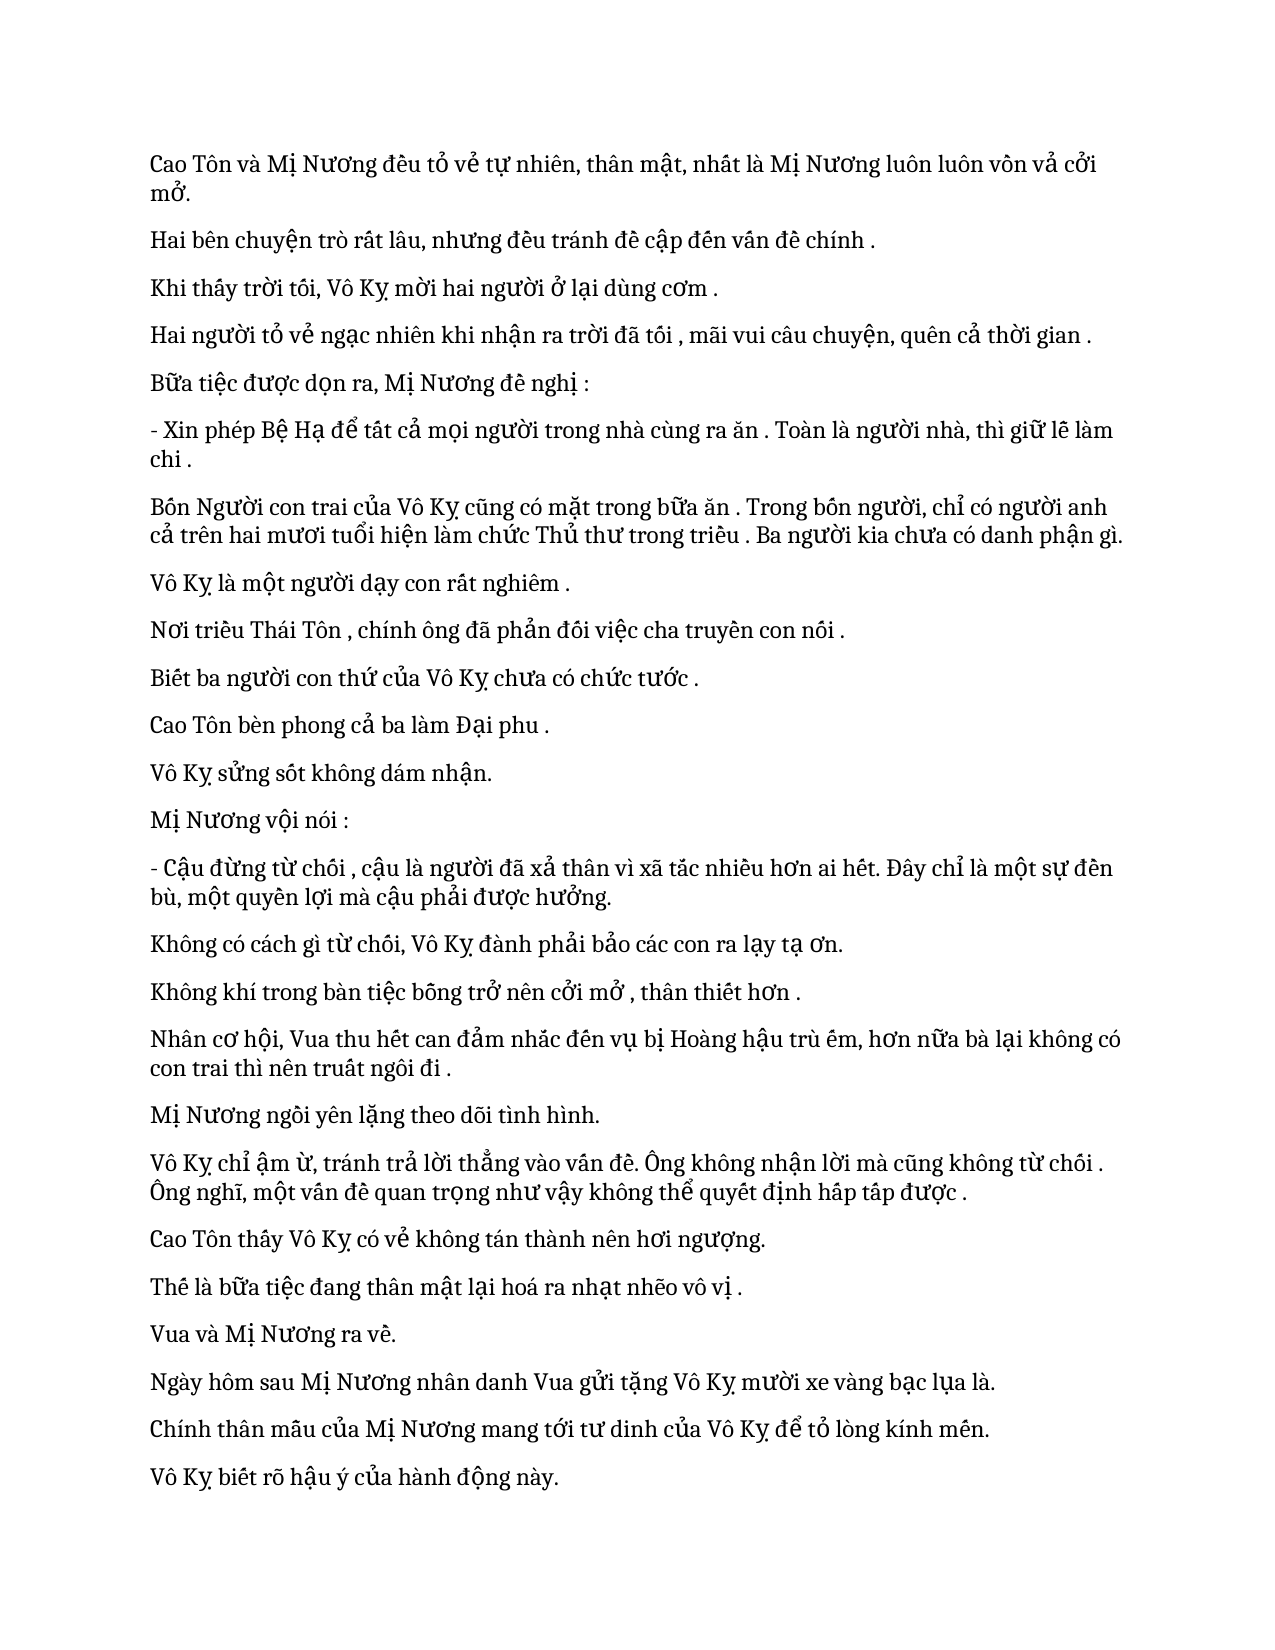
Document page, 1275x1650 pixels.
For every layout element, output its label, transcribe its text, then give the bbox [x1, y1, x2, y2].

text Vô Kỵ sửng sốt không dám nhận. [150, 759, 1125, 787]
text Thế là bữa tiệc đang thân mật lại hoá ra nhạt nhẽo vô vị . [150, 1272, 1125, 1301]
text Vô Kỵ là một người dạy con rất nghiêm . [150, 569, 1125, 597]
text Vua và Mị Nương ra về. [150, 1320, 1125, 1349]
text Cao Tôn và Mị Nương đều tỏ vẻ tự nhiên, thân mật, nhất là Mị Nương luôn luôn vồn vả cởi mở. [150, 150, 1125, 207]
text Chính thân mẫu của Mị Nương mang tới tư dinh của Vô Kỵ để tỏ lòng kính mến. [150, 1415, 1125, 1444]
text Nơi triều Thái Tôn , chính ông đã phản đối việc cha truyền con nối . [150, 616, 1125, 645]
text Nhân cơ hội, Vua thu hết can đảm nhắc đến vụ bị Hoàng hậu trù ếm, hơn nữa bà lại không có con trai thì nên truất ngôi đi . [150, 1025, 1125, 1082]
text Vô Kỵ biết rõ hậu ý của hành động này. [150, 1462, 1125, 1491]
text Bữa tiệc được dọn ra, Mị Nương đề nghị : [150, 369, 1125, 397]
text Vô Kỵ chỉ ậm ừ, tránh trả lời thẳng vào vấn đề. Ông không nhận lời mà cũng không từ chối . Ông nghĩ, một vấn đề quan trọng như vậy không thể quyết định hấp tấp được . [150, 1149, 1125, 1206]
text Hai bên chuyện trò rất lâu, nhưng đều tránh đề cập đến vấn đề chính . [150, 226, 1125, 255]
text Mị Nương vội nói : [150, 806, 1125, 835]
text - Cậu đừng từ chối , cậu là người đã xả thân vì xã tắc nhiều hơn ai hết. Đây chỉ là một sự đền bù, một quyền lợi mà cậu phải được hưởng. [150, 854, 1125, 911]
text Ngày hôm sau Mị Nương nhân danh Vua gửi tặng Vô Kỵ mười xe vàng bạc lụa là. [150, 1367, 1125, 1396]
text - Xin phép Bệ Hạ để tất cả mọi người trong nhà cùng ra ăn . Toàn là người nhà, thì giữ lễ làm chi . [150, 416, 1125, 474]
text Không có cách gì từ chối, Vô Kỵ đành phải bảo các con ra lạy tạ ơn. [150, 930, 1125, 959]
text Mị Nương ngồi yên lặng theo dõi tình hình. [150, 1101, 1125, 1130]
text Biết ba người con thứ của Vô Kỵ chưa có chức tước . [150, 664, 1125, 692]
text Không khí trong bàn tiệc bỗng trở nên cởi mở , thân thiết hơn . [150, 977, 1125, 1006]
text Bốn Người con trai của Vô Kỵ cũng có mặt trong bữa ăn . Trong bốn người, chỉ có người anh cả trên hai mươi tuổi hiện làm chức Thủ thư trong triều . Ba người kia chưa có danh phận gì. [150, 492, 1125, 550]
text Cao Tôn bèn phong cả ba làm Đại phu . [150, 711, 1125, 740]
text Cao Tôn thấy Vô Kỵ có vẻ không tán thành nên hơi ngượng. [150, 1225, 1125, 1254]
text Hai người tỏ vẻ ngạc nhiên khi nhận ra trời đã tối , mãi vui câu chuyện, quên cả thời gian . [150, 321, 1125, 350]
text Khi thấy trời tối, Vô Kỵ mời hai người ở lại dùng cơm . [150, 274, 1125, 302]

....................

## Problem statement
Without any pictures, please reproduce the full set of entries.

## Result of this task
Document page, 1275x1650 pixels.
For every layout element, output its label, transcribe its text, then give the bbox [x1, y1, x2, y2].

text Vô Kỵ sửng sốt không dám nhận. [150, 759, 1125, 787]
text Thế là bữa tiệc đang thân mật lại hoá ra nhạt nhẽo vô vị . [150, 1272, 1125, 1301]
text Vô Kỵ là một người dạy con rất nghiêm . [150, 569, 1125, 597]
text Vua và Mị Nương ra về. [150, 1320, 1125, 1349]
text Cao Tôn và Mị Nương đều tỏ vẻ tự nhiên, thân mật, nhất là Mị Nương luôn luôn vồn vả cởi mở. [150, 150, 1125, 207]
text Chính thân mẫu của Mị Nương mang tới tư dinh của Vô Kỵ để tỏ lòng kính mến. [150, 1415, 1125, 1444]
text Nơi triều Thái Tôn , chính ông đã phản đối việc cha truyền con nối . [150, 616, 1125, 645]
text Nhân cơ hội, Vua thu hết can đảm nhắc đến vụ bị Hoàng hậu trù ếm, hơn nữa bà lại không có con trai thì nên truất ngôi đi . [150, 1025, 1125, 1082]
text Vô Kỵ biết rõ hậu ý của hành động này. [150, 1462, 1125, 1491]
text Bữa tiệc được dọn ra, Mị Nương đề nghị : [150, 369, 1125, 397]
text Vô Kỵ chỉ ậm ừ, tránh trả lời thẳng vào vấn đề. Ông không nhận lời mà cũng không từ chối . Ông nghĩ, một vấn đề quan trọng như vậy không thể quyết định hấp tấp được . [150, 1149, 1125, 1206]
text Hai bên chuyện trò rất lâu, nhưng đều tránh đề cập đến vấn đề chính . [150, 226, 1125, 255]
text Mị Nương vội nói : [150, 806, 1125, 835]
text - Cậu đừng từ chối , cậu là người đã xả thân vì xã tắc nhiều hơn ai hết. Đây chỉ là một sự đền bù, một quyền lợi mà cậu phải được hưởng. [150, 854, 1125, 911]
text Ngày hôm sau Mị Nương nhân danh Vua gửi tặng Vô Kỵ mười xe vàng bạc lụa là. [150, 1367, 1125, 1396]
text - Xin phép Bệ Hạ để tất cả mọi người trong nhà cùng ra ăn . Toàn là người nhà, thì giữ lễ làm chi . [150, 416, 1125, 474]
text Không có cách gì từ chối, Vô Kỵ đành phải bảo các con ra lạy tạ ơn. [150, 930, 1125, 959]
text Mị Nương ngồi yên lặng theo dõi tình hình. [150, 1101, 1125, 1130]
text Biết ba người con thứ của Vô Kỵ chưa có chức tước . [150, 664, 1125, 692]
text Không khí trong bàn tiệc bỗng trở nên cởi mở , thân thiết hơn . [150, 977, 1125, 1006]
text Bốn Người con trai của Vô Kỵ cũng có mặt trong bữa ăn . Trong bốn người, chỉ có người anh cả trên hai mươi tuổi hiện làm chức Thủ thư trong triều . Ba người kia chưa có danh phận gì. [150, 492, 1125, 550]
text Cao Tôn bèn phong cả ba làm Đại phu . [150, 711, 1125, 740]
text Cao Tôn thấy Vô Kỵ có vẻ không tán thành nên hơi ngượng. [150, 1225, 1125, 1254]
text Hai người tỏ vẻ ngạc nhiên khi nhận ra trời đã tối , mãi vui câu chuyện, quên cả thời gian . [150, 321, 1125, 350]
text Khi thấy trời tối, Vô Kỵ mời hai người ở lại dùng cơm . [150, 274, 1125, 302]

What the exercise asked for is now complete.